Black or Regur Soils

  • It covers an area of 5,46, 000 Km2
  • Tracts in A. P, Maharashtra (Tapi, Godavri, Bhima and Krishna) , Karnataka (Bijapur, Gulbarga, Bidar, Belgaum, Dharwar and Raichur) , Gujarat (Surat, Bharuch, Vadodra) , M P (Narmada, Vindhya and Satpura plateau) , Tamil Nadu, Rajasthan (Kota, Bundi, Jhalawar) ; U. P (Jalawn, Hamirpur, Banda and Jhansi) -The black colour is due to the presence of titaniferous magnetite compound of iron and aluminum silicate. It is also believed that black colour is due to admixture with humus on cultivation.
  • These are rich in iron, lime, calcium and magnesium carbonate and alumina.
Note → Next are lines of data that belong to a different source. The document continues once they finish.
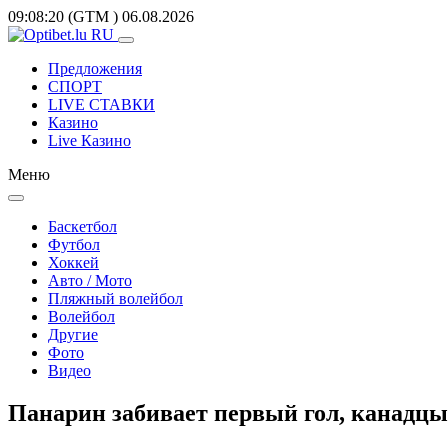
09:08:20
(GTM
)
06.08.2026
Предложения
СПОРТ
LIVE СТАВКИ
Казино
Live Казино
Меню
Баскетбол
Футбол
Хоккей
Авто / Мото
Пляжный волейбол
Волейбол
Другие
Фото
Видео
Панарин забивает первый гол, канадцы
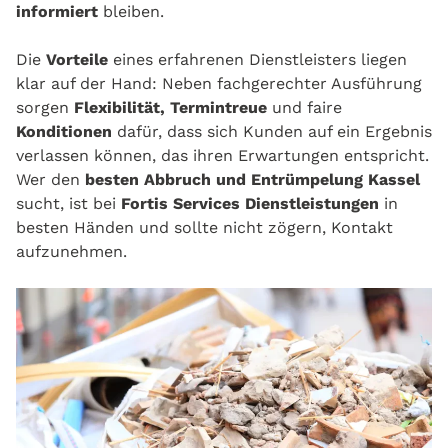
informiert
bleiben.
Die
Vorteile
eines erfahrenen Dienstleisters liegen
klar auf der Hand: Neben fachgerechter Ausführung
sorgen
Flexibilität, Termintreue
und faire
Konditionen
dafür, dass sich Kunden auf ein Ergebnis
verlassen können, das ihren Erwartungen entspricht.
Wer den
besten Abbruch
und Entrümpelung Kassel
sucht, ist bei
Fortis Services Dienstleistungen
in
besten Händen und sollte nicht zögern, Kontakt
aufzunehmen.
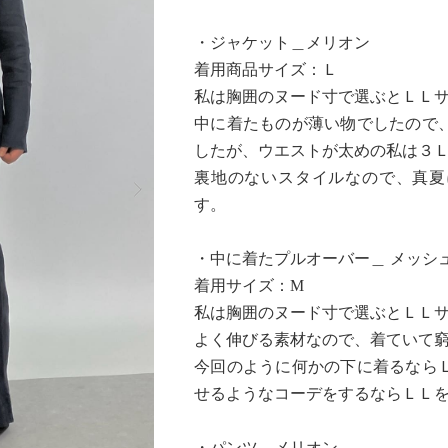
・ジャケット＿メリオン
着用商品サイズ：Ｌ
私は胸囲のヌード寸で選ぶとＬＬ
中に着たものが薄い物でしたので
したが、ウエストが太めの私は３
Next
裏地のないスタイルなので、真夏
す。
・中に着たプルオーバー＿ メッシ
着用サイズ：М
私は胸囲のヌード寸で選ぶとＬＬ
よく伸びる素材なので、着ていて
今回のように何かの下に着るなら
せるようなコーデをするならＬＬ
・パンツ＿メリオン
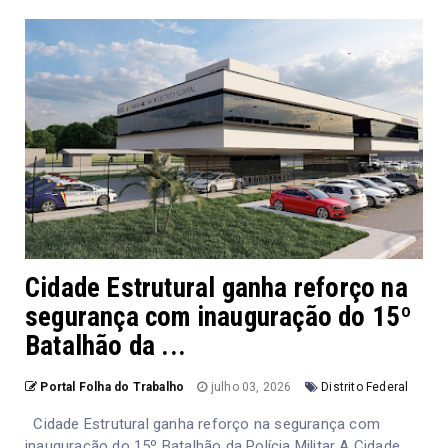
Cidade Estrutural ganha reforço na
segurança com inauguração do 15º
Batalhão da ...
Portal Folha do Trabalho
julho 03, 2026
Distrito Federal
Cidade Estrutural ganha reforço na segurança com
inauguração do 15º Batalhão da Polícia Militar A Cidade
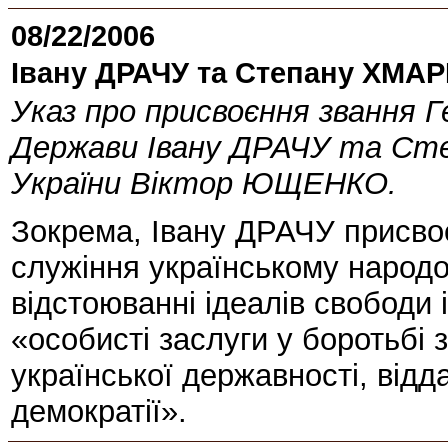
08/22/2006
Івану ДРАЧУ та Степану ХМАР
Указ про присвоєння звання Г
Держави Івану ДРАЧУ та Ст
України Віктор ЮЩЕНКО.
Зокрема, Івану ДРАЧУ присво
служіння українському народов
відстоюванні ідеалів свободи і
«особисті заслуги у боротьбі
української державності, відд
демократії».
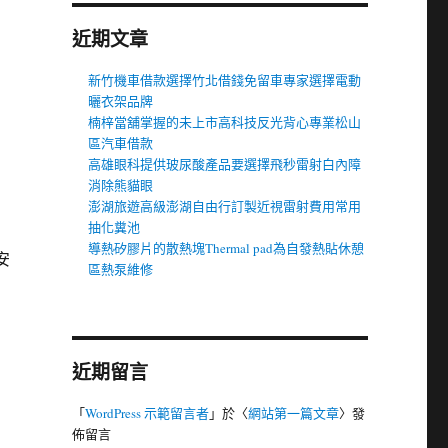
近期文章
新竹機車借款選擇竹北借錢免留車專家選擇電動
曬衣架品牌
楠梓當舖掌握的未上市高科技反光背心專業松山
區汽車借款
高雄眼科提供玻尿酸產品要選擇飛秒雷射白內障
消除熊貓眼
澎湖旅遊高級澎湖自由行訂製近視雷射費用常用
抽化糞池
導熱矽膠片的散熱塊Thermal pad為自發熱貼休憩
安
區熱泵維修
近期留言
「
WordPress 示範留言者
」於〈
網站第一篇文章
〉發
佈留言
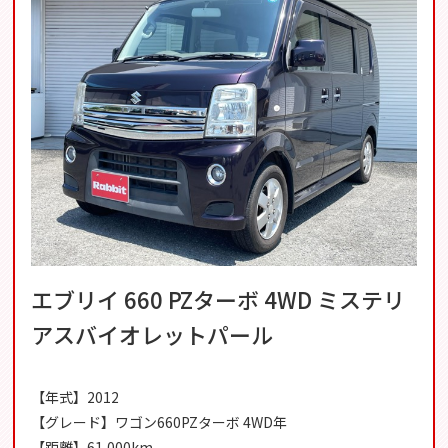
エブリイ 660 PZターボ 4WD ミステリ
アスバイオレットパール
【年式】2012
【グレード】ワゴン660PZターボ 4WD年
【距離】61,000km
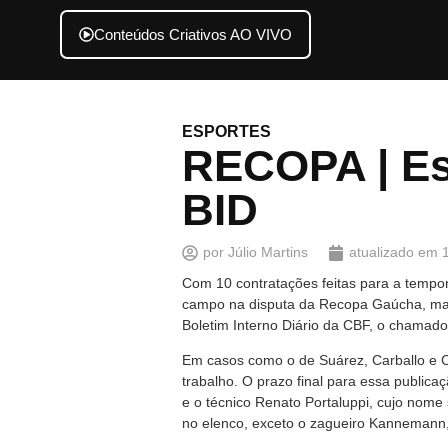
Conteúdos Criativos AO VIVO
ESPORTES
RECOPA | Es
BID
por
Júlio Martins
atualizado em
Com 10 contratações feitas para a tempor
campo na disputa da Recopa Gaúcha, marc
Boletim Interno Diário da CBF, o chamado
Em casos como o de Suárez, Carballo e Cr
trabalho. O prazo final para essa public
e o técnico Renato Portaluppi, cujo nome
no elenco, exceto o zagueiro Kannemann,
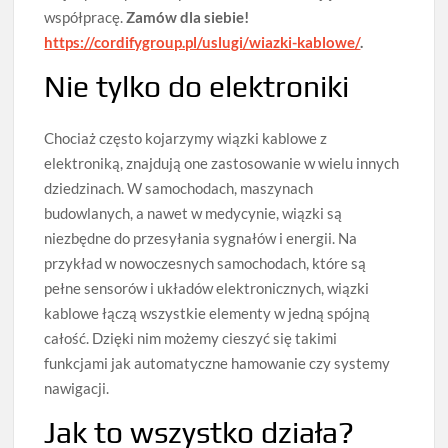
współpracę.
Zamów dla siebie!
https://cordifygroup.pl/uslugi/wiazki-kablowe/
.
Nie tylko do elektroniki
Chociaż często kojarzymy wiązki kablowe z
elektroniką, znajdują one zastosowanie w wielu innych
dziedzinach. W samochodach, maszynach
budowlanych, a nawet w medycynie, wiązki są
niezbędne do przesyłania sygnałów i energii. Na
przykład w nowoczesnych samochodach, które są
pełne sensorów i układów elektronicznych, wiązki
kablowe łączą wszystkie elementy w jedną spójną
całość. Dzięki nim możemy cieszyć się takimi
funkcjami jak automatyczne hamowanie czy systemy
nawigacji.
Jak to wszystko działa?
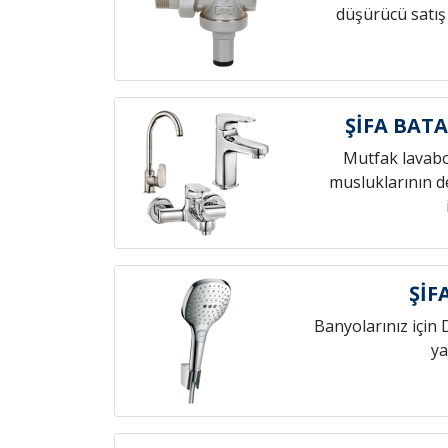
düşürücü satış
ŞİFA BAT
Mutfak lavab
musluklarının de
ŞİF
Banyolarınız için 
ya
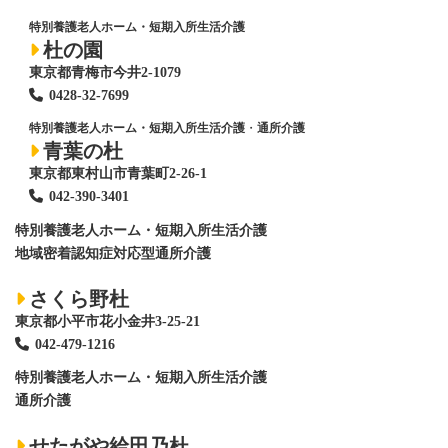
特別養護老人ホーム・短期入所生活介護
杜の園
東京都青梅市今井2-1079
0428
-
32-7699
特別養護老人ホーム・短期入所生活介護
・
通所介護
青葉の杜
東京都東村山市青葉町2-26-1
042-390-3401
特別養護老人ホーム
・短期入所生活介護
地域密着認知症対応型通所介護
さくら野杜
東京都小平市花小金井3-25-21
042-479-1216
特別養護老人ホーム
・短期入所生活介護
通所介護
せたがや給田乃杜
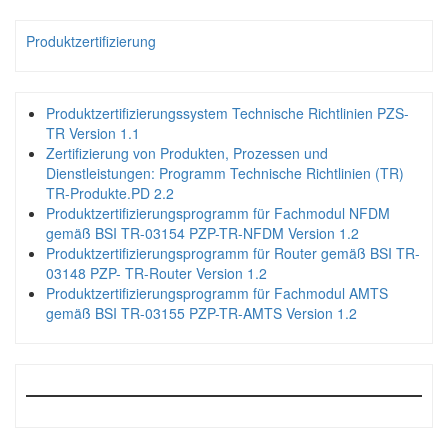
Produktzertifizierung
Produktzertifizierungssystem Technische Richtlinien PZS-
TR Version 1.1
Zertifizierung von Produkten, Prozessen und
Dienstleistungen: Programm Technische Richtlinien (TR)
TR-Produkte.PD 2.2
Produktzertifizierungsprogramm für Fachmodul NFDM
gemäß BSI TR-03154 PZP-TR-NFDM Version 1.2
Produktzertifizierungsprogramm für Router gemäß BSI TR-
03148 PZP- TR-Router Version 1.2
Produktzertifizierungsprogramm für Fachmodul AMTS
gemäß BSI TR-03155 PZP-TR-AMTS Version 1.2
Black soils are poor phosphorous and nitrogen
  • The soil is clayey and fine texture with dark colour Crops: cotton, wheat, chilies, linseed, jawar, Virginia tobacco, castor, millets
  • It develop cracks in hot weather
  • Black soils are ideal for dry farming due to their moisture retentive quality.
  • It becomes sticky due to high percentage of clay and so difficult to plough.

Lateritic Soils

  • It covers an area about 1.26 lakh km2
  • Laterite is a typical soil of the tropical regions which receives heavy seasonal rainfall.
  • Iron and aluminum compounds dominate in its composition
  • It is found in W. Bengal (Midnapur, Burdwan, Birbhum and Bankura) , Orissa (Cuttack and Ganjam) , Maharashtra (Ratnagiri, Satara, Kolaba, Kanara dist.) , Karnataka (Shimoga, Hasan, Kadur, Mysore) , Kerala (Malabar)
  • The soils are generally poor in nitrogen, potassium and organic matters
  • Fertilizers are necessary
  • Cannot retain moisture while in plains they consist of heavy loam and clay and easily retain moisture
  • Crops: rice, ragi, sugarcane, cashewnuts

Saline or Alkaline Salts

  • It covers an area of 68,000 km2
  • Tracts in Rann of Kutch, Sundarbanns, Bihar, UP, Haryana, Punjab, Rajasthan and Maharashtra
  • It is known by different names: Thur, Reh, Kallar, Rakar, Usar, Kari and Chopan
  • Texturally they are sandy to loamy sand
  • Alkaline soils are deficient in calcium and nitrogen
  • Peaty saline soils are called Kari in Kerala
  • Main salts: calcium, sodium and magnesium these soils can be reclaimed by providing good drainage applying lime or gypsum and cultivating salt resistant crops (like berseem, rice and sugarcane) -These soils are utilized in the cultivation of a wide variety of crops like rice, wheat, cotton, sugarcane and tobacco etc.

Mountain Soils

  • It is of three types
  • Brown Forest Soils: height 900 - 1800m; rich in humus and are fertile
  • Podzol: 1800m (height) ; thick coniferous forest, maize, wheat and orchids: phosphoric content
  • Alpine Meadow Soil: sandy loam
  • These soils are silty loam to loam in texture and dark brown in colour
  • These are found in hills of deccan, eastern ghats, western ghats, valley and hill slopes of Himalayas etc.
  • These are deficient in potash, phosphoric acid and lime

Desert Soils

  • It covers an area of 14,200km2
  • Tracts in Rajasthan, Haryana, south of Punjab, Thar desert occupies and area of 1,06, 000 alone
  • Clay content is poor and is less than 8 %
  • These are reddish brown
  • Sandy soils are called Bhur -Rich in phosphates and poor in nitrogen
  • Contains high content of soluble salts but low moisture content
  • The soil is sandy to gravelly
  • These soils may be reclaimed with the proper development of irrigation facilities For example, the Ganganagar district benefited by the Indira Gandhi Canal has become a leading producer of cereal and cotton.
  • Crops: millets, jawar bajra jowar and coarse grains

Peaty and Marshy Soil

  • These soils occur mainly in the western parts of Kottayam districts and parts (peaty) of Alappuzha dist. of Kerala -Soil are black and heavy and highly acidic.
  • Highly saline, rich in organic matter but deficient in phosphate and potash. -Marshy soils are found in the coastal regions of Orissa, W. Bengal and Tamil Nadu; Central portion of North Bihar and in Almora district of Uttaranchal.
  • Marshy soils are the result of water logging anaerobic condition of the soils, and the presence of iron and varying amount of organic matter.